Even George Clooney is surprised by how timely his new movie, “The Midnight Sky,” has become since the onset of the coronavirus pandemic. The film, based on the novel by Lily Brooks-Dalton, is set 30 years in the future after an unspecified calamity has threatened to make Earth unlivable and a team of astronauts is returning from a scouting mission at a potentially inhabitable moon of Jupiter.

“Well, there wasn’t a pandemic when we started, right? That’s sort of changing the temperature of what the movie is about,” said Clooney, who both directs and stars in the film as a terminally ill scientist  who’s remained behind at an Arctic base that he thinks is deserted until he encounters a young girl, Iris (Caoilinn Springall).

“There’s so much hatred and anger right now in the world,” he said. “When I was pitching Netflix on the way I wanted to tell the story, I said, ‘It’s not inconceivable that 30 years from now, playing this kind of hatred forward, we blow the whole thing up.’ I consider this a hopeful film, but it was important to say that the toxic anger and hatred could pour into the world and we could really do something stupid. And then the pandemic happened, and the movie also becomes about communication and being able to touch and talk to and see one another.”

The film wrapped production in mid-February before the pandemic shut down film shoots (and movie theaters) worldwide. “We’d been hearing about COVID, obviously, and people were getting a little nervous,” Clooney said of his first days in the editing bay. “And then all of a sudden we turn on the TV, I think it was when the NBA players walked off the court. The first thing they said was, ‘Don’t worry, it only affects elderly people — people 55 and older.’ I’m like, ‘What??? I’m the elderly??’ And then within a day, I think, they were like, ‘Don’t come back to work.’”

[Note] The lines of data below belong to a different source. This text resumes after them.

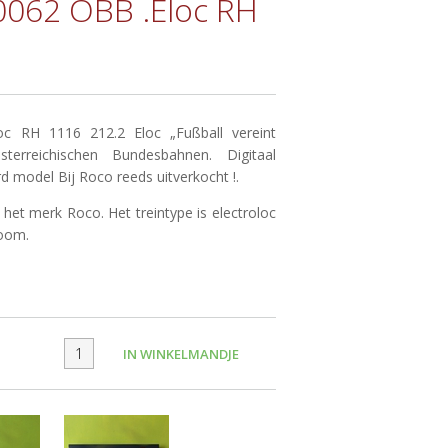
062 ÖBB .Eloc RH
 RH 1116 212.2 Eloc „Fußball vereint
erreichischen Bundesbahnen. Digitaal
d model Bij Roco reeds uitverkocht !.
 het merk Roco. Het treintype is electroloc
room.
IN WINKELMANDJE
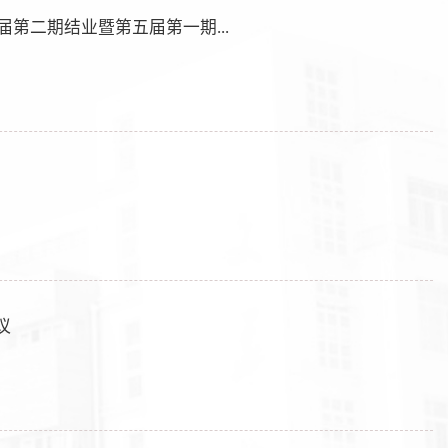
第二期结业暨第五届第一期...
议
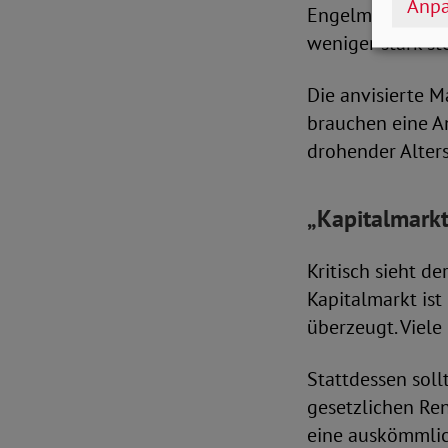
Anpa
Engelmeier weite
weniger stark st
Die anvisierte M
brauchen eine A
drohender Alter
„Kapitalmarkt 
Kritisch sieht d
Kapitalmarkt ist 
überzeugt. Viele
Stattdessen soll
gesetzlichen Ren
eine auskömmlich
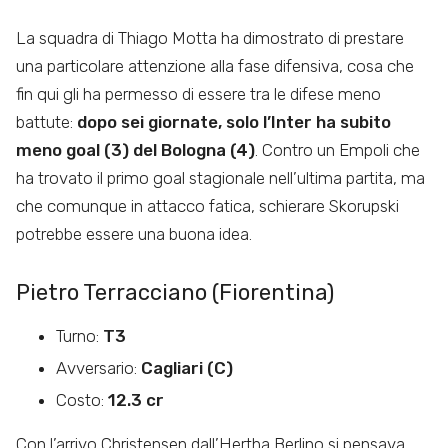
La squadra di Thiago Motta ha dimostrato di prestare
una particolare attenzione alla fase difensiva, cosa che
fin qui gli ha permesso di essere tra le difese meno
battute:
dopo sei giornate, solo l’Inter ha subito
meno goal (3) del Bologna (4)
. Contro un Empoli che
ha trovato il primo goal stagionale nell’ultima partita, ma
che comunque in attacco fatica, schierare Skorupski
potrebbe essere una buona idea.
Pietro Terracciano (Fiorentina)
Turno:
T3
Avversario:
Cagliari (C)
Costo:
12.3 cr
Con l’arrivo Christensen dall’Hertha Berlino si pensava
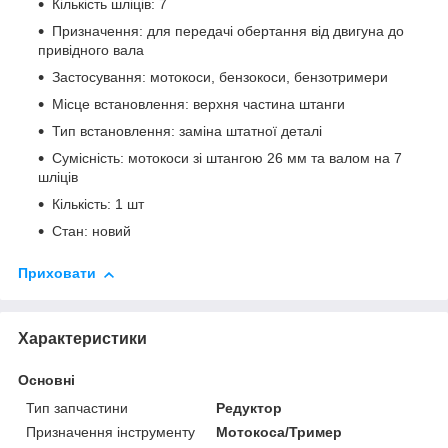
Кількість шліців: 7
Призначення: для передачі обертання від двигуна до
привідного вала
Застосування: мотокоси, бензокоси, бензотримери
Місце встановлення: верхня частина штанги
Тип встановлення: заміна штатної деталі
Сумісність: мотокоси зі штангою 26 мм та валом на 7
шліців
Кількість: 1 шт
Стан: новий
Приховати
Характеристики
Основні
Тип запчастини
Редуктор
Призначення інструменту
Мотокоса/Тример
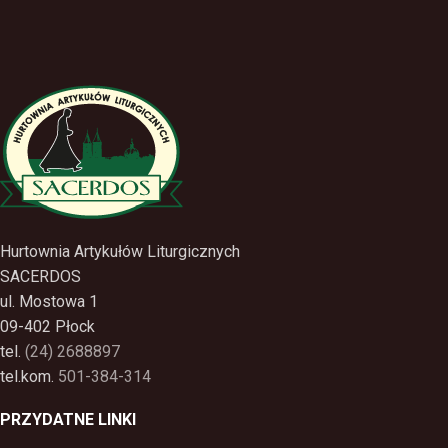
Hurtownia Artykułów Liturgicznych
SACERDOS
ul. Mostowa 1
09-402 Płock
tel.
(24) 2688897
tel.kom.
501-384-314
PRZYDATNE LINKI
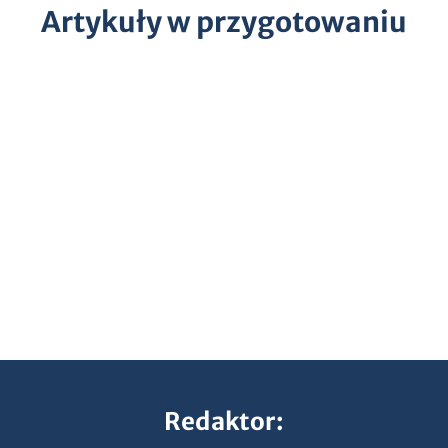
Artykuły w przygotowaniu
Redaktor:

For Clooney, the biggest challenge of doing postproduction remotely was in the musical score. Since composer Alexandre Desplat couldn’t go to England to record at the Abbey Road studio as planned, he wound up recording “10 musicians at a time instead of a 150-piece orchestra,” Clooney said. “He was conducting from Paris, doing sections of music, 10 people at a time. And I’m up at five in the morning in my screening room with Zoom on one side and a live view of the score on the other.”

And while the film won’t have the usual big-screen premiere, Clooney and producer Grant Heslov did manage to rent out the Village theater in Westwood to experience it a real cinema for themselves. “This guy opened up for us, and there were cobwebs all over, and posters for the John Krasinski movie (“A Quiet Place Part II”) everywhere, because they’d done the premiere there,” he said. “It was just Grant and I sitting there watching the movie on this giant screen. It was fantastic, but sort of like a ‘Twilight Zone’ episode.”

He admits he’s disappointed most audiences won’t be able to have that experience when the film debuts on Netflix Dec. 23. “We shot it on 65 (mm), and it was really designed to be shown on IMAX,” he said. “It’s frustrating, because I don’t really see that happening in the normal world. There’ll be some drive-in theaters, maybe, but in general I don’t see much of a chance of us being on a big screen. It’s not safe now.”